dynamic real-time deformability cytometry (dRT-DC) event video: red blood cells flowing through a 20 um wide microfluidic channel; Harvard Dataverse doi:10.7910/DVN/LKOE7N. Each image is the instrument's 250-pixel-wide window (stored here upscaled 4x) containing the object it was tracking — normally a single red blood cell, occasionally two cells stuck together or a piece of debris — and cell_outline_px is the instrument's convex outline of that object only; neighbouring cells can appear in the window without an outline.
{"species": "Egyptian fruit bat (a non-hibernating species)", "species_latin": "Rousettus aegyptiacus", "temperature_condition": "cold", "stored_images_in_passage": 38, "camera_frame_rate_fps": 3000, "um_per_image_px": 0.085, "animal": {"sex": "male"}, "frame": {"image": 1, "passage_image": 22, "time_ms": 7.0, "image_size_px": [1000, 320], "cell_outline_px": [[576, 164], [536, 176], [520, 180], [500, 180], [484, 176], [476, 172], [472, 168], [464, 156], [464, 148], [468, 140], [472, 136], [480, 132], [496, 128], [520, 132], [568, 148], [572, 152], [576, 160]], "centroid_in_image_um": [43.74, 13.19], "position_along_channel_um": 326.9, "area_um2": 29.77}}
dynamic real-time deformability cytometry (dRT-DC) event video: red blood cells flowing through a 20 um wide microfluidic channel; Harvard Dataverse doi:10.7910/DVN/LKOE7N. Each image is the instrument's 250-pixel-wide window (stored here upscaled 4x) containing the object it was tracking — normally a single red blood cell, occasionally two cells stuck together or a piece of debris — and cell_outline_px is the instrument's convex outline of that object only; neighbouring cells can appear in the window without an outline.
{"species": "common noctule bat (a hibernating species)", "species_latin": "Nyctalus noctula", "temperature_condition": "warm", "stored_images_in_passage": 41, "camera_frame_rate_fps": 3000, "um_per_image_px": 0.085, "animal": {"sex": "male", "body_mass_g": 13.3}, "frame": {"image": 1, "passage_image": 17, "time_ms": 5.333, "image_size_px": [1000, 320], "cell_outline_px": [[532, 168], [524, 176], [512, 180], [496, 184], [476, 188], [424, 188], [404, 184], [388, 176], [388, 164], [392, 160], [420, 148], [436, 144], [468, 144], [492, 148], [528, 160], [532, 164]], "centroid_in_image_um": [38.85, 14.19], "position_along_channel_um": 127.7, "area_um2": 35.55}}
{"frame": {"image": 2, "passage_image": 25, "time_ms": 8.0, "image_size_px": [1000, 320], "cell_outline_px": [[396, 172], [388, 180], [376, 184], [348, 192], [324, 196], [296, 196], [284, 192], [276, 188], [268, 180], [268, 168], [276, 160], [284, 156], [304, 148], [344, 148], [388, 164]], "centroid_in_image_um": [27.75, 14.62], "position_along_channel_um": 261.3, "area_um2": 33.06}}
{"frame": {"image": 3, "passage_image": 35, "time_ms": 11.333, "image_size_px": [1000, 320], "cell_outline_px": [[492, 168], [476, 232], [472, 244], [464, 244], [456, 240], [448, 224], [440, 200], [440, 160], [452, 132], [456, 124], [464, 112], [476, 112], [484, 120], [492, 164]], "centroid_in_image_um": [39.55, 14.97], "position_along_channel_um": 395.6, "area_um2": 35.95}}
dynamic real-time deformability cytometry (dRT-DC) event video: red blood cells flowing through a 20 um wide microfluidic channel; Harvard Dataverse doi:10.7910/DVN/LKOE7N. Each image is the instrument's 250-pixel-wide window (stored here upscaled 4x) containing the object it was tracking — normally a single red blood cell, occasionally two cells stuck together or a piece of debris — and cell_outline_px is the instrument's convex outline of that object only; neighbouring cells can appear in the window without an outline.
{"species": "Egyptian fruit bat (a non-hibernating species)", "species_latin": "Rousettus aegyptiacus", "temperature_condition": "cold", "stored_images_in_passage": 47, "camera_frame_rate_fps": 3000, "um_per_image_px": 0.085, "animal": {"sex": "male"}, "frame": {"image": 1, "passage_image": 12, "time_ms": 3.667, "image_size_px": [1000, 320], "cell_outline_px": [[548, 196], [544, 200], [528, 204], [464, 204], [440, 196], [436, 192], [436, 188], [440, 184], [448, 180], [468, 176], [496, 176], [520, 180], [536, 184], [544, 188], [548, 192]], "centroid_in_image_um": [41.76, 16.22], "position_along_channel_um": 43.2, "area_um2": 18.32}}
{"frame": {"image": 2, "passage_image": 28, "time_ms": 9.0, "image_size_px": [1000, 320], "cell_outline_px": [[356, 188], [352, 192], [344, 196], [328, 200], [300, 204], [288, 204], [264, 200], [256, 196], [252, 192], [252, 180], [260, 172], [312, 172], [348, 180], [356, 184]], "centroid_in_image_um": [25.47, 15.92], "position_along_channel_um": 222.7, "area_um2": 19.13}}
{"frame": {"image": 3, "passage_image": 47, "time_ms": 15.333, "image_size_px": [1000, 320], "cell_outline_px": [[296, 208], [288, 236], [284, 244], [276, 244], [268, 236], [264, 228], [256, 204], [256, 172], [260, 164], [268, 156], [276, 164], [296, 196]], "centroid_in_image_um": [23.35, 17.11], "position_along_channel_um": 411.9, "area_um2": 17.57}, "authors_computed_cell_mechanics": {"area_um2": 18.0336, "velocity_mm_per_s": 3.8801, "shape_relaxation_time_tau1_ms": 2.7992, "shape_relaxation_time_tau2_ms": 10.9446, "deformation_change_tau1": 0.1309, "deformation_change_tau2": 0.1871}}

- - -

THE EXERCISE
Repeat each record in full; every line must match exactly.

SOLUTION FOR THIS EXERCISE
dynamic real-time deformability cytometry (dRT-DC) event video: red blood cells flowing through a 20 um wide microfluidic channel; Harvard Dataverse doi:10.7910/DVN/LKOE7N. Each image is the instrument's 250-pixel-wide window (stored here upscaled 4x) containing the object it was tracking — normally a single red blood cell, occasionally two cells stuck together or a piece of debris — and cell_outline_px is the instrument's convex outline of that object only; neighbouring cells can appear in the window without an outline.
{"species": "Egyptian fruit bat (a non-hibernating species)", "species_latin": "Rousettus aegyptiacus", "temperature_condition": "cold", "stored_images_in_passage": 38, "camera_frame_rate_fps": 3000, "um_per_image_px": 0.085, "animal": {"sex": "male"}, "frame": {"image": 1, "passage_image": 22, "time_ms": 7.0, "image_size_px": [1000, 320], "cell_outline_px": [[576, 164], [536, 176], [520, 180], [500, 180], [484, 176], [476, 172], [472, 168], [464, 156], [464, 148], [468, 140], [472, 136], [480, 132], [496, 128], [520, 132], [568, 148], [572, 152], [576, 160]], "centroid_in_image_um": [43.74, 13.19], "position_along_channel_um": 326.9, "area_um2": 29.77}}
dynamic real-time deformability cytometry (dRT-DC) event video: red blood cells flowing through a 20 um wide microfluidic channel; Harvard Dataverse doi:10.7910/DVN/LKOE7N. Each image is the instrument's 250-pixel-wide window (stored here upscaled 4x) containing the object it was tracking — normally a single red blood cell, occasionally two cells stuck together or a piece of debris — and cell_outline_px is the instrument's convex outline of that object only; neighbouring cells can appear in the window without an outline.
{"species": "common noctule bat (a hibernating species)", "species_latin": "Nyctalus noctula", "temperature_condition": "warm", "stored_images_in_passage": 41, "camera_frame_rate_fps": 3000, "um_per_image_px": 0.085, "animal": {"sex": "male", "body_mass_g": 13.3}, "frame": {"image": 1, "passage_image": 17, "time_ms": 5.333, "image_size_px": [1000, 320], "cell_outline_px": [[532, 168], [524, 176], [512, 180], [496, 184], [476, 188], [424, 188], [404, 184], [388, 176], [388, 164], [392, 160], [420, 148], [436, 144], [468, 144], [492, 148], [528, 160], [532, 164]], "centroid_in_image_um": [38.85, 14.19], "position_along_channel_um": 127.7, "area_um2": 35.55}}
{"frame": {"image": 2, "passage_image": 25, "time_ms": 8.0, "image_size_px": [1000, 320], "cell_outline_px": [[396, 172], [388, 180], [376, 184], [348, 192], [324, 196], [296, 196], [284, 192], [276, 188], [268, 180], [268, 168], [276, 160], [284, 156], [304, 148], [344, 148], [388, 164]], "centroid_in_image_um": [27.75, 14.62], "position_along_channel_um": 261.3, "area_um2": 33.06}}
{"frame": {"image": 3, "passage_image": 35, "time_ms": 11.333, "image_size_px": [1000, 320], "cell_outline_px": [[492, 168], [476, 232], [472, 244], [464, 244], [456, 240], [448, 224], [440, 200], [440, 160], [452, 132], [456, 124], [464, 112], [476, 112], [484, 120], [492, 164]], "centroid_in_image_um": [39.55, 14.97], "position_along_channel_um": 395.6, "area_um2": 35.95}}
dynamic real-time deformability cytometry (dRT-DC) event video: red blood cells flowing through a 20 um wide microfluidic channel; Harvard Dataverse doi:10.7910/DVN/LKOE7N. Each image is the instrument's 250-pixel-wide window (stored here upscaled 4x) containing the object it was tracking — normally a single red blood cell, occasionally two cells stuck together or a piece of debris — and cell_outline_px is the instrument's convex outline of that object only; neighbouring cells can appear in the window without an outline.
{"species": "Egyptian fruit bat (a non-hibernating species)", "species_latin": "Rousettus aegyptiacus", "temperature_condition": "cold", "stored_images_in_passage": 47, "camera_frame_rate_fps": 3000, "um_per_image_px": 0.085, "animal": {"sex": "male"}, "frame": {"image": 1, "passage_image": 12, "time_ms": 3.667, "image_size_px": [1000, 320], "cell_outline_px": [[548, 196], [544, 200], [528, 204], [464, 204], [440, 196], [436, 192], [436, 188], [440, 184], [448, 180], [468, 176], [496, 176], [520, 180], [536, 184], [544, 188], [548, 192]], "centroid_in_image_um": [41.76, 16.22], "position_along_channel_um": 43.2, "area_um2": 18.32}}
{"frame": {"image": 2, "passage_image": 28, "time_ms": 9.0, "image_size_px": [1000, 320], "cell_outline_px": [[356, 188], [352, 192], [344, 196], [328, 200], [300, 204], [288, 204], [264, 200], [256, 196], [252, 192], [252, 180], [260, 172], [312, 172], [348, 180], [356, 184]], "centroid_in_image_um": [25.47, 15.92], "position_along_channel_um": 222.7, "area_um2": 19.13}}
{"frame": {"image": 3, "passage_image": 47, "time_ms": 15.333, "image_size_px": [1000, 320], "cell_outline_px": [[296, 208], [288, 236], [284, 244], [276, 244], [268, 236], [264, 228], [256, 204], [256, 172], [260, 164], [268, 156], [276, 164], [296, 196]], "centroid_in_image_um": [23.35, 17.11], "position_along_channel_um": 411.9, "area_um2": 17.57}, "authors_computed_cell_mechanics": {"area_um2": 18.0336, "velocity_mm_per_s": 3.8801, "shape_relaxation_time_tau1_ms": 2.7992, "shape_relaxation_time_tau2_ms": 10.9446, "deformation_change_tau1": 0.1309, "deformation_change_tau2": 0.1871}}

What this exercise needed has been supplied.